Who's up for Mutton In Hot Soup?

Published - 01 June 2021, Tuesday
  • The Dead Cockroach

Like it or hate it, the Chinese mutton soup had never been a mainstream hawker dish as many people do not appreciate the gamey taste and smell of mutton. Sadly mutton has a bad rep for being gamey, greasy and what the Chinese called ‘heaty’.  Image Source The Dead Cockroach

But cook it well with the right herbs & technique, mutton soup can be invigorating, nourishing and absolutely heavenly, making it the perfect dish to have on a cold rainy day. Many of the younger generation term it an “uncle" (middle aged male) dish, supposedly to reinvigorate the libido in men.

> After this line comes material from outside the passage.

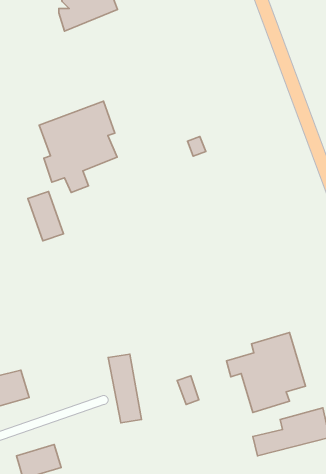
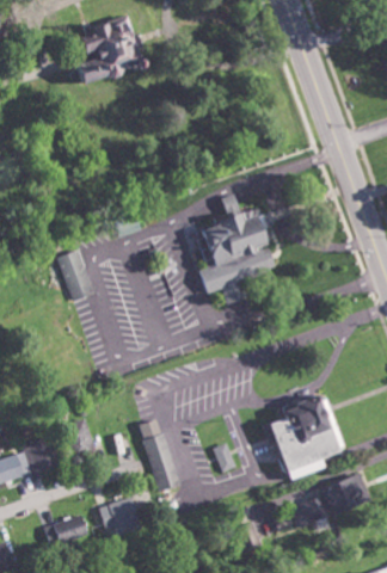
building: [39,101,117,193] -> [195,208,276,303]
building: none -> [99,498,139,535]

There’s generally two Chinese versions of mutton soup. The Hainanese style mutton soup is a thicker herbal soup made with mutton, various types of herbs including ginger, gan cau, dang shen, bei qi, yu zhu, cinnamon, dang gui, chuan xiong, star anise, cloves and wolfberries. Added to this brew are Sichuan pepper seed, dried wood ear fungus, red dates and various beancurd derivatives like beancurd sheets, beancurd puffs and fermented bean paste. Traditionally, goat meat is used to make this dish on Hainan island as goats were traditionally slaughtered only for special events like weddings & the soup was served only during such festive occasions.

The Dead Cockroach​​​​​​​


A Teochew-style variant of the Hainanese mutton soup emerged in 1962, attributed to Ng Seok Jua, who began selling the soup at a stall along Beach Road. The Teochew version has a clearer soup with lighter flavour. It also contains just mutton meat and various mutton parts in it. This dish is slowly disappearing from the Singapore hawker scene and it is hard to find a good mutton soup stall these days. 

So whenever I am in the Changi Village Hawker Center, I make a beeline for this stall Hougang Jiang Jia Mutton Soup. Prepared after hours of boiling, the soup here has a defined light herbal taste and captures the flavour essence of the mutton. Most of the fats are cut off before cooking, so the soup comes across rather ‘clean-tasting’ and not too oily or rich. What’s interesting for me is this stall sells a whole range of mutton parts ranging from meat, ribs, meatballs, tendon, tripe to even the more exotic part like brains, penis & testicles.

The mixed bowl I ordered for takeaway consisted of mutton meat, meatballs, ribs, tripe and tendon. The soup was lightly flavoured with a mild herbal taste. Amidst the mild flavours, you can still enjoy the gamey taste of mutton. The mutton meat was tender, slipping off the bone when I picked it up. The soft meat were infused with the soup. I like it that the meat though soft still had a bite to it. The tendons were boiled till it was soft like a gelatinous jelly, barely holding together, and so ‘shiok’ in the mouth (And no, I did not order the exotic parts.) 

A most satisfying takeaway meal indeed !!!